Quintman completed his undergraduate studies at Hampshire College and his graduate work at the University of Michigan. He served for seven years as Academic Director of the School for International Training’s Tibetan Studies program based in Kathmandu. Between 2001-2007 he also designed and led a summer program for Tibetan Studies in Tibet offered through the University of Michigan. Prior to joining Wesleyan, he taught at Princeton University, where he held the Cotsen-Mellon Fellowship in the History of the Book in the Society of Fellows in the Liberal Arts, and at Yale University.

Quintman currently serves as the President of the Board of Directors of the Buddhist Digital Resource Center (BDRC) and South Asia book review editor for The Journal of Asian Studies.

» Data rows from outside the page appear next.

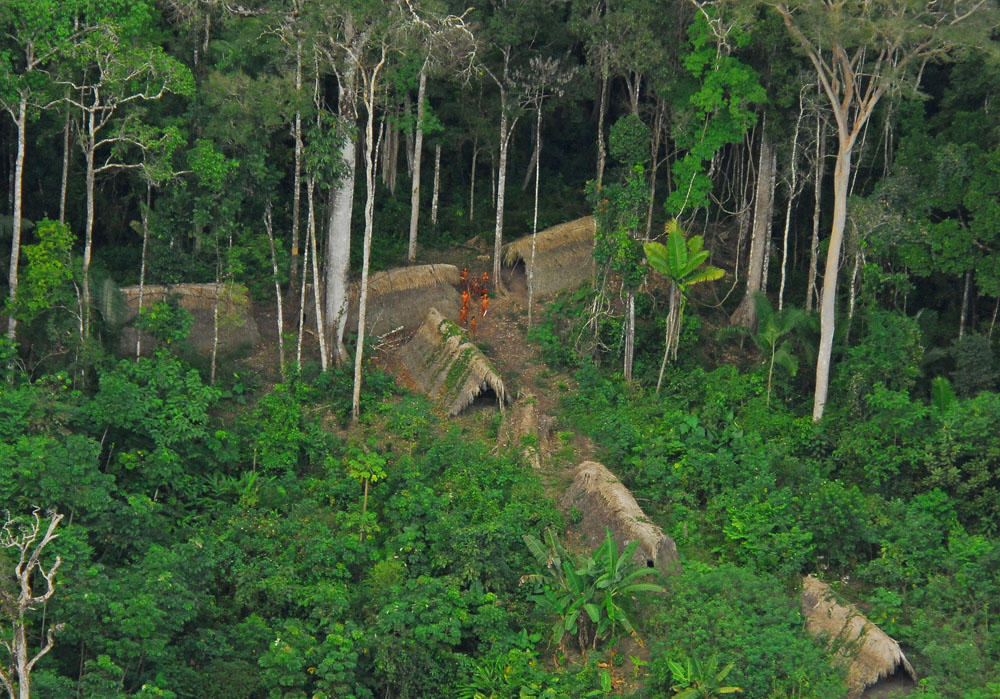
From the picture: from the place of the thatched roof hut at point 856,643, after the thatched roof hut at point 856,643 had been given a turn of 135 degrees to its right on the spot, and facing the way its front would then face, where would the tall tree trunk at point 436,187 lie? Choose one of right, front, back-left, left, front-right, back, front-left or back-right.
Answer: front-right

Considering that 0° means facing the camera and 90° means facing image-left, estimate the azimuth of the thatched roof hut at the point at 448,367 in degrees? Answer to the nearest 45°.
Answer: approximately 315°

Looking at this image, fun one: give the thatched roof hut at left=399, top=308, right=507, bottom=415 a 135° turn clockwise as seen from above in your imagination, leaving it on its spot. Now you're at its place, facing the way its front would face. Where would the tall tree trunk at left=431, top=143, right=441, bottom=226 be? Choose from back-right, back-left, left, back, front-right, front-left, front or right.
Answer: right

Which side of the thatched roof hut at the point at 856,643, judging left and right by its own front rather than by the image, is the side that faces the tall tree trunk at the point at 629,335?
back

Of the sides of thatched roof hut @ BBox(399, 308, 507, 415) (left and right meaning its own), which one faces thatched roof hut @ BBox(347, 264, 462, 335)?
back

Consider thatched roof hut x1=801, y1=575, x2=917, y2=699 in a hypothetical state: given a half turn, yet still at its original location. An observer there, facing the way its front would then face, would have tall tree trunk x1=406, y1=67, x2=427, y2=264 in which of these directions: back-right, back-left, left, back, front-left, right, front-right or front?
front

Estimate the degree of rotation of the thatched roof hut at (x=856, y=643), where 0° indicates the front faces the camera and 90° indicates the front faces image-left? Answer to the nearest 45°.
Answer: approximately 315°

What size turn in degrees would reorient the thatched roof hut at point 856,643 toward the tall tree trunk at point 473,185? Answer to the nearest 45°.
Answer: approximately 180°

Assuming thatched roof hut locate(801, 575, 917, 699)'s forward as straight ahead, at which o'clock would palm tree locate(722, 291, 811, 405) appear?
The palm tree is roughly at 7 o'clock from the thatched roof hut.
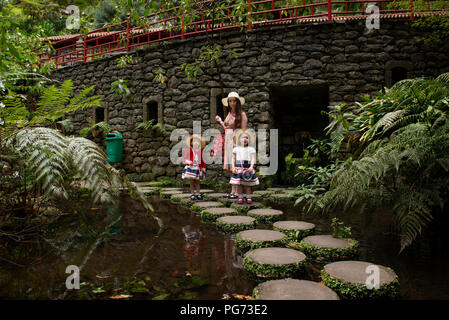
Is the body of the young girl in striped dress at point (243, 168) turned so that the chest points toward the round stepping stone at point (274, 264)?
yes

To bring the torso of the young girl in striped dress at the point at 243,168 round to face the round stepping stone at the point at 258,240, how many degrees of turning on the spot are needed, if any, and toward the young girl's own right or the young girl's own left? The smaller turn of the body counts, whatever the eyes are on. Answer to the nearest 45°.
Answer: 0° — they already face it

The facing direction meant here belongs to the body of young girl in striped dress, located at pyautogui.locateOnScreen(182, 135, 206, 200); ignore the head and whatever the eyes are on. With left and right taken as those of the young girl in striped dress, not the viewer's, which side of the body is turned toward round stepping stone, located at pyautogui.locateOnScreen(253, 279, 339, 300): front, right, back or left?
front

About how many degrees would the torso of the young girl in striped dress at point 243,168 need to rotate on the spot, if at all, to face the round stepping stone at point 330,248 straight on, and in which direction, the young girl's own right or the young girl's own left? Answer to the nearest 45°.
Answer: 0° — they already face it

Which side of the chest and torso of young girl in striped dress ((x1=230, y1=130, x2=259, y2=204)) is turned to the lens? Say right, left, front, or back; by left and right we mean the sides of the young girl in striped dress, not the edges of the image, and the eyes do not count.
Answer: front

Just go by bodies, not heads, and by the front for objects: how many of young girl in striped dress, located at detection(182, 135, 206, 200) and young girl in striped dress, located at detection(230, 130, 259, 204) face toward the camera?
2

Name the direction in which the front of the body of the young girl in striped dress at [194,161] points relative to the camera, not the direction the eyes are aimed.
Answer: toward the camera

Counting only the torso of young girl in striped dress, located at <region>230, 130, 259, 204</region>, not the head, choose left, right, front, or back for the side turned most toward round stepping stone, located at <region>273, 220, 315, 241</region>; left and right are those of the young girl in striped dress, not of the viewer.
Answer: front

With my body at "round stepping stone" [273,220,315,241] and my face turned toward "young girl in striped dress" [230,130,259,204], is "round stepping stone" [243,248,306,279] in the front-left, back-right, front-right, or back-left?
back-left
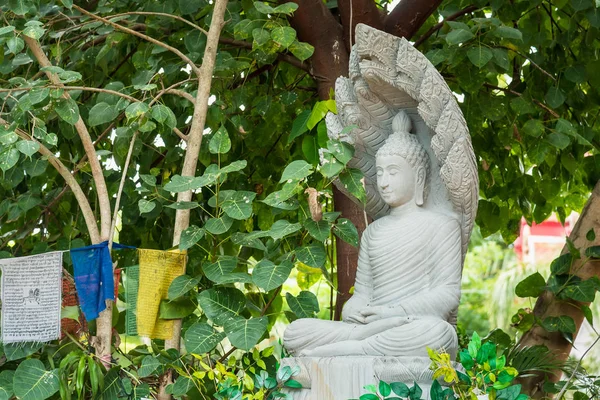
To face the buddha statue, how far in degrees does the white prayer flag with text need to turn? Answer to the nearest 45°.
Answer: approximately 45° to its left

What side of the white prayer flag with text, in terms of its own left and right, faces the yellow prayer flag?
left

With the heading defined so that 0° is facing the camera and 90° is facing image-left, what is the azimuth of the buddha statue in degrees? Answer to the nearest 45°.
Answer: approximately 45°

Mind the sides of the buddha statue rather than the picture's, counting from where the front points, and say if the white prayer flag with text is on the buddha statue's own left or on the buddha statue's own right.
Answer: on the buddha statue's own right
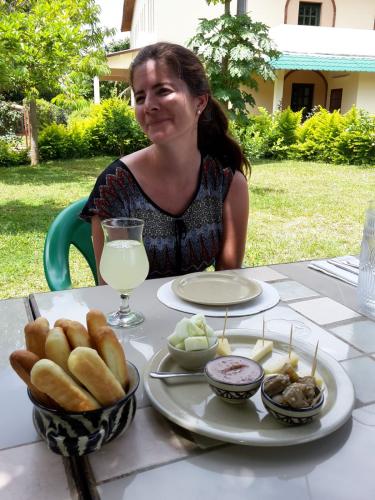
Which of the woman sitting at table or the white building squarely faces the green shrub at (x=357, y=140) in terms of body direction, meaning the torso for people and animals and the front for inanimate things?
the white building

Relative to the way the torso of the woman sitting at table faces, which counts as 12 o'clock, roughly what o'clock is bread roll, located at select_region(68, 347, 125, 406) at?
The bread roll is roughly at 12 o'clock from the woman sitting at table.

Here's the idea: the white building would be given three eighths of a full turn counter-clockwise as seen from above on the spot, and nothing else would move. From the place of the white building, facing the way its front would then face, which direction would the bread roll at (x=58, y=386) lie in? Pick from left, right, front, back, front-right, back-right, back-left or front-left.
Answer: back-right

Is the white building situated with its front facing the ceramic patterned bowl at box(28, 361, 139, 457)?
yes

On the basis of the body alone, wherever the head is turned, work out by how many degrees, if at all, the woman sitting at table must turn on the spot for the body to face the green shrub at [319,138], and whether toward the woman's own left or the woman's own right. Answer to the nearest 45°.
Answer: approximately 180°

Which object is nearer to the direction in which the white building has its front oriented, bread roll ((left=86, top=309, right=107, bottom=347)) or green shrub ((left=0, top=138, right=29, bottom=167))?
the bread roll

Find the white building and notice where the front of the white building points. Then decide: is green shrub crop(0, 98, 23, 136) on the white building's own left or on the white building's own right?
on the white building's own right

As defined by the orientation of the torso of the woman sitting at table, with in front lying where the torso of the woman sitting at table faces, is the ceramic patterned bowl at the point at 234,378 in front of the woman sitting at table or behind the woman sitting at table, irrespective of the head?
in front

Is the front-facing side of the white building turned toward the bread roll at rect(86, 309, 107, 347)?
yes

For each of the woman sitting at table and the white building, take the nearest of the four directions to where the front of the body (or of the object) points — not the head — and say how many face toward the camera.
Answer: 2

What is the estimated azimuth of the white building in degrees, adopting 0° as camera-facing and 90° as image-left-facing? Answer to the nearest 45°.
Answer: approximately 0°

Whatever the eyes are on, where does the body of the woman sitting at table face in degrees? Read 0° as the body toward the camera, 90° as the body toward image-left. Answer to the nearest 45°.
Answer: approximately 0°

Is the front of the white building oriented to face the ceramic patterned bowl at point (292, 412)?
yes

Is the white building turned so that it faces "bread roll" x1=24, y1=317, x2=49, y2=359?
yes

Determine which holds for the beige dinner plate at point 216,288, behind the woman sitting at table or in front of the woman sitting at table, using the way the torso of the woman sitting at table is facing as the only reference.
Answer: in front

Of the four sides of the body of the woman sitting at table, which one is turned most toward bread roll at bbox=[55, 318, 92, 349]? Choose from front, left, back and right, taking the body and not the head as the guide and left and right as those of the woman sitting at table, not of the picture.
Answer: front
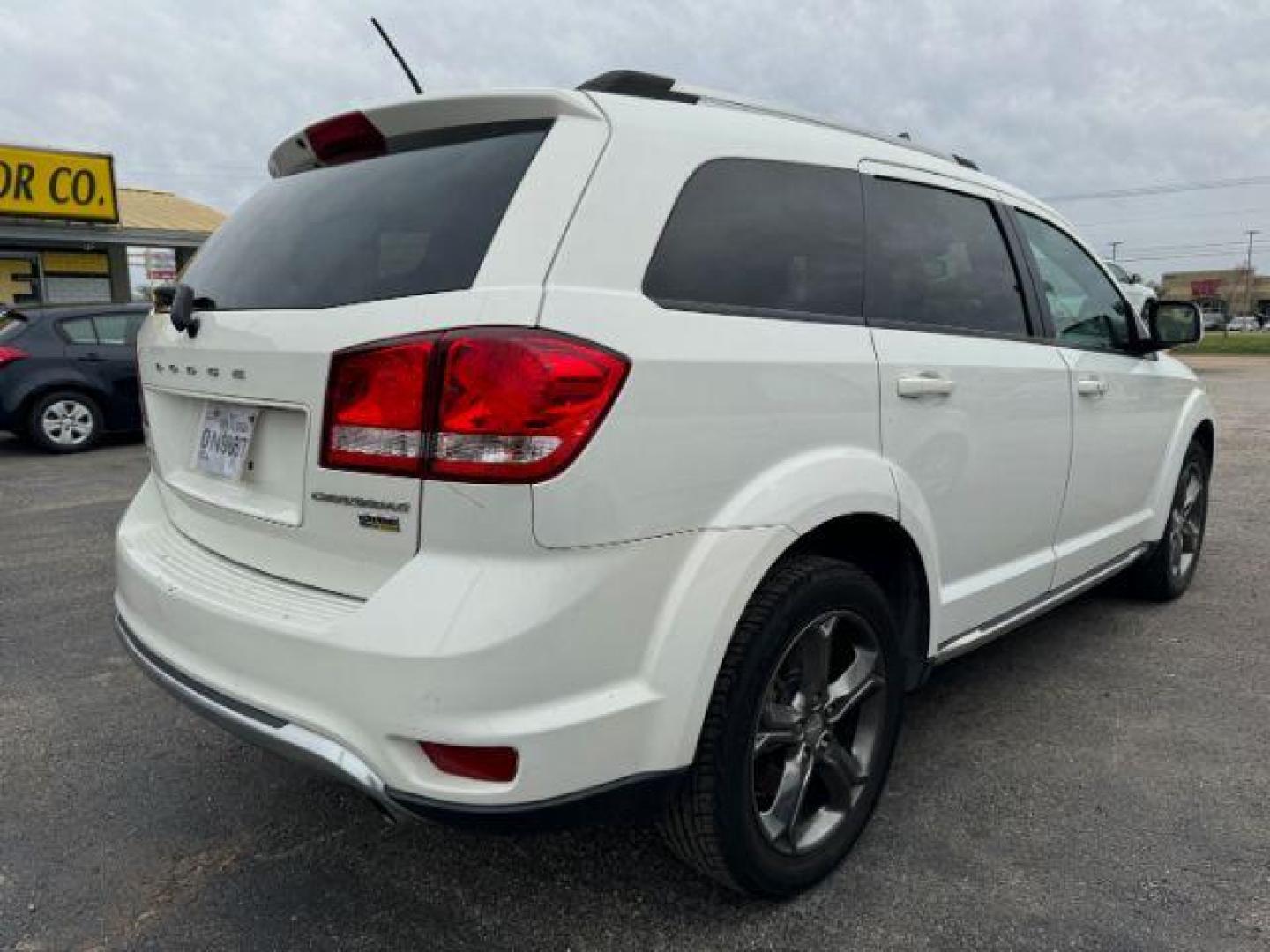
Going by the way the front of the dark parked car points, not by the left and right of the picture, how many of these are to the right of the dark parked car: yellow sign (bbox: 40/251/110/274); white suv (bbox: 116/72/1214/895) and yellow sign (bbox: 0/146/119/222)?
1

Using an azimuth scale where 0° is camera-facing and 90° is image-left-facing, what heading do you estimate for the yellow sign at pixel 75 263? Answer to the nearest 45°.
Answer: approximately 0°

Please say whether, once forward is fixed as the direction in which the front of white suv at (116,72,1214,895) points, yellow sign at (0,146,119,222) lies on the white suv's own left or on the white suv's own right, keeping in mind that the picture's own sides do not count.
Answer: on the white suv's own left

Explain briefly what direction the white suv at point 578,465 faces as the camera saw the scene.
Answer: facing away from the viewer and to the right of the viewer

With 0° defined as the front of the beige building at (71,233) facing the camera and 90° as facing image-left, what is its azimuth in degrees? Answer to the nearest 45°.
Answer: approximately 0°

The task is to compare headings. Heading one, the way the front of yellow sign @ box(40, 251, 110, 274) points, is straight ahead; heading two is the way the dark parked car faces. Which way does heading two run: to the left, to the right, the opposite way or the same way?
to the left

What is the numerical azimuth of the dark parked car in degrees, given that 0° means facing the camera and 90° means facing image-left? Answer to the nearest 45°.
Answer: approximately 270°
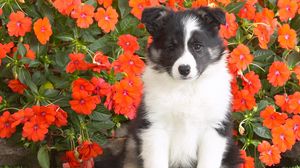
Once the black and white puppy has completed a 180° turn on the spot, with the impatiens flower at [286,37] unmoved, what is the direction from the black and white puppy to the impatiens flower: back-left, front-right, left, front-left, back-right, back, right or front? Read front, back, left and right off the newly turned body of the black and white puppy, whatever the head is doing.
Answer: front-right

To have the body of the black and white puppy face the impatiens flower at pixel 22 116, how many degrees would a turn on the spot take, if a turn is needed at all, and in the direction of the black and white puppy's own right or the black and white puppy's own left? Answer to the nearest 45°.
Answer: approximately 90° to the black and white puppy's own right

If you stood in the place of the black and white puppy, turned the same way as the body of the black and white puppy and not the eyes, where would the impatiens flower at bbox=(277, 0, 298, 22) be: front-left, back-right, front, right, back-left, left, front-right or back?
back-left

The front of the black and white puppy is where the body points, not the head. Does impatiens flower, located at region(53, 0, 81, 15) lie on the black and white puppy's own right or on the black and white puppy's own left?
on the black and white puppy's own right

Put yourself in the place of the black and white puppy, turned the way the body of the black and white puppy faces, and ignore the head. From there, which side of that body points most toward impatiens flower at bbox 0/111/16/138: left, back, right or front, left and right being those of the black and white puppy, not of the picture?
right

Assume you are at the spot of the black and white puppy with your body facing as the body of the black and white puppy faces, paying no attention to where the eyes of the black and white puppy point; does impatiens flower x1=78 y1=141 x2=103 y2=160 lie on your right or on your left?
on your right

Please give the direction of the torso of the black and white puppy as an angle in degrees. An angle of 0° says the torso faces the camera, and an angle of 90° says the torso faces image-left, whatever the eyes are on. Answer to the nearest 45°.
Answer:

He is former Co-Chair of the Tibetan and Himalayan Religions Group of the American Academy of Religion and co-leads an ongoing collaborative workshop on Religion and the Literary in Tibet. He helped establish the Yale Himalaya Initiative for which he served as Faculty Coordinator. From 2015–2017, he was a Collaborative Research Fellow in the ACLS-Robert H. N. Ho Family Foundation Program in Buddhist Studies. During 2018–2020, he was a Research Fellow in the ACLS-Robert H. N. Ho Family Foundation Program in Buddhist Studies.